As an adult, how do you know when to stop eating? Knowing when to stop is the result of complex psychological and biological processes, which often don’t work quite the way we would like them to. Even with all the experience and resources available to us, we may still be unable to listen to our bodies and avoid overeating.
For children, this process is even more difficult because of their developmental level and their lack of experience interpreting the signals given by their bodies. In fact, studies on food regulation have shown that children have such a hard time “hearing” their bodies that often their eating response is more related to the portions on their plate than to their hunger level. As the adults in their lives, we need to help children hear, and listen to, their bodies.
A good place to start is the food guide pyramid for kids. The pyramid gives ranges of servings for ranges of ages. This puts us in the ballpark for the quantities that children should consume. These are ranges, so the minimum is the least a child should probably be eating at the youngest age in the range, while the maximum may be needed by older and/or more active children. But keep in mind basic good eating habits, as all foods (and quantities) are not equal.
Some basic good eating habits are:
1. Eat a wide variety of foods from all food groups.
2. Eat smaller portions of higher calorie and/or nutritionally empty foods.
3. Try new foods and don’t eat too much of any one food or food group.
4. Get plenty of exercise (yes, exercise is part of your “nutritional” requirement!).

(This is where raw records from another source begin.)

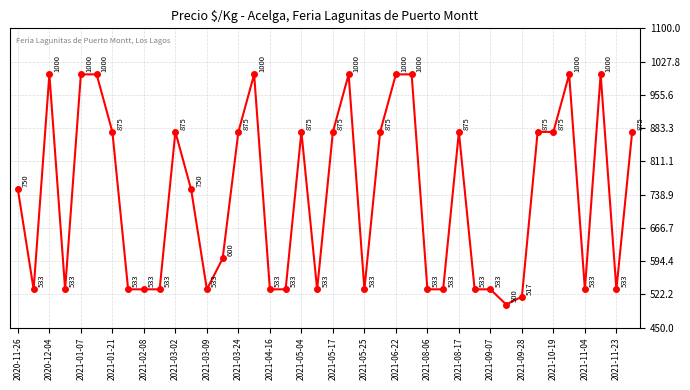

What is the average value?

735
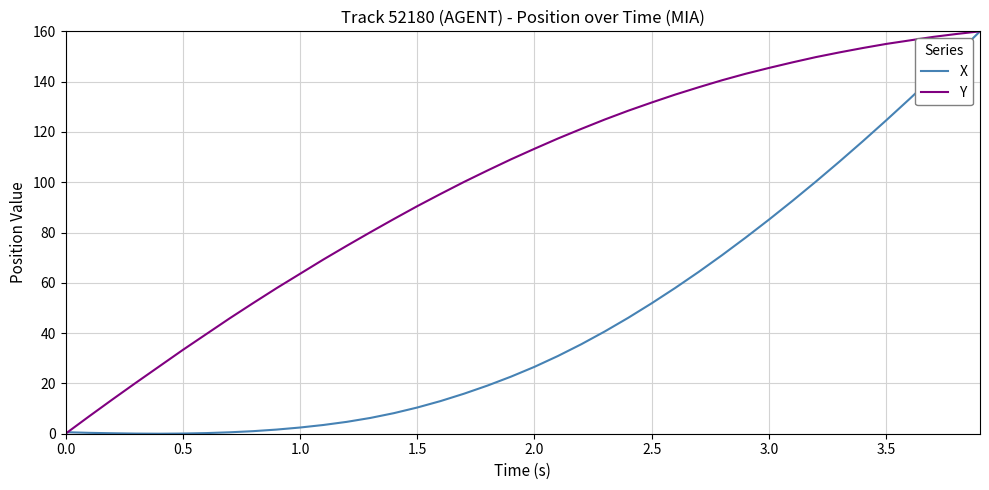

What is the greatest value displayed?

160.0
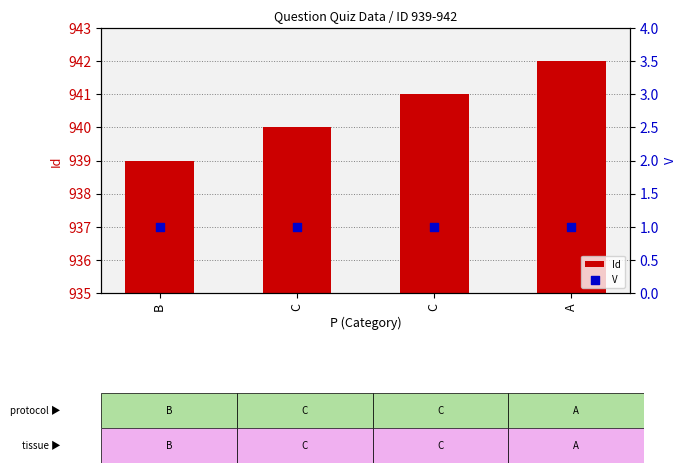

What is the total value across all series at C?

941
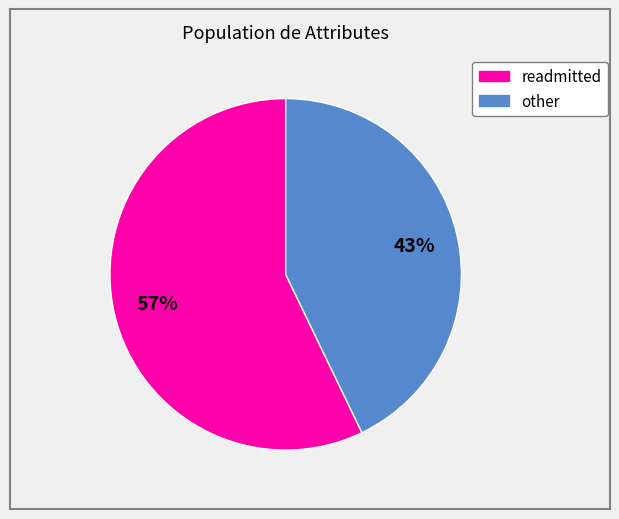

What is the largest slice in the pie chart?

readmitted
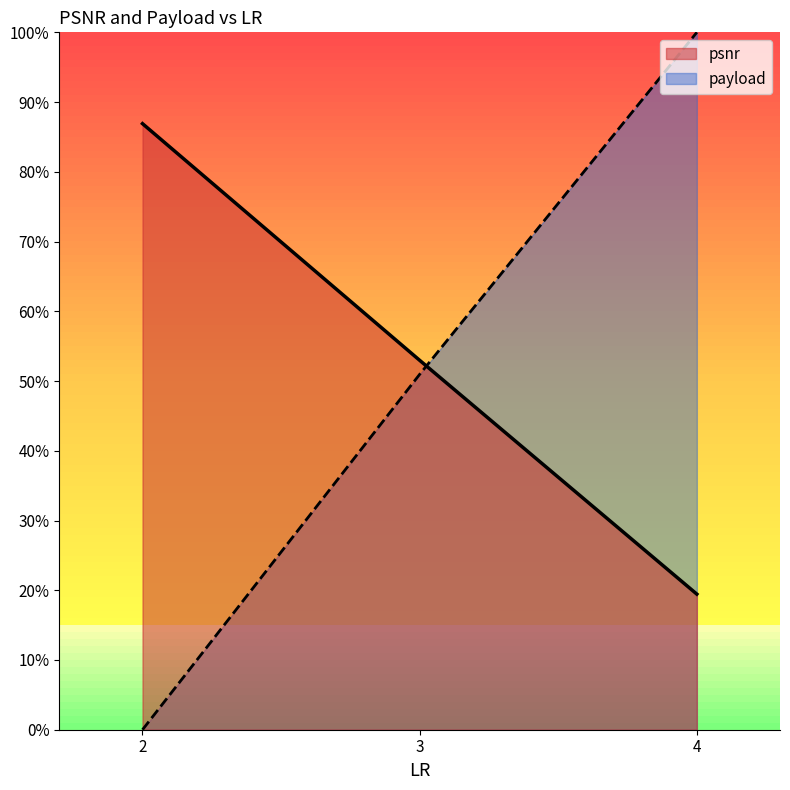

Reading left to right, transcribe all the data shown in this chart.

psnr: 2=46.1	3=40.1	4=34.2
payload: 2=30.8	3=39.8	4=48.4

5. And finally, stop eating when full.
This last good eating habit is often very difficult for children, so they need your help to learn how to read their bodies’ hunger scale. Once they know their hunger scale, they will recognize what “comfortably full” actually is. Knowing what this perfect level of “fullness” is will help them to put their eating in synch with their bodies’ actual needs.
First, ask your children to imagine what it feels like to be totally starving. Try to help them with an example of when you knew they were truly extremely hungry (perhaps at dinner time, right after a particularly vigorous class). This would be a “1” on the scale. Next have them remember what it felt like to be extremely full, when they had eaten so much that they didn’t feel good (like after a holiday meal or other eating extravaganza . . . but don’t compare it to Halloween when they ate so much candy that they felt ill). This is a “5” on the scale. A “3” is right in the middle, when they are just right, not too full and not too hungry. A “2” is when their stomachs feel empty and a “4” is just plain feeling too full. Then use this scale to rate their hunger during the day, before, after, and during meals. This will help to teach them not only what the differences are between the different hunger levels, but also to listen to what their bodies are saying.
For a child, an adult, and especially an athlete, the key to appropriate nutrient intake is listening to your body tell you what it needs. So help your children open the lines of communication with their bodies, and lead by example.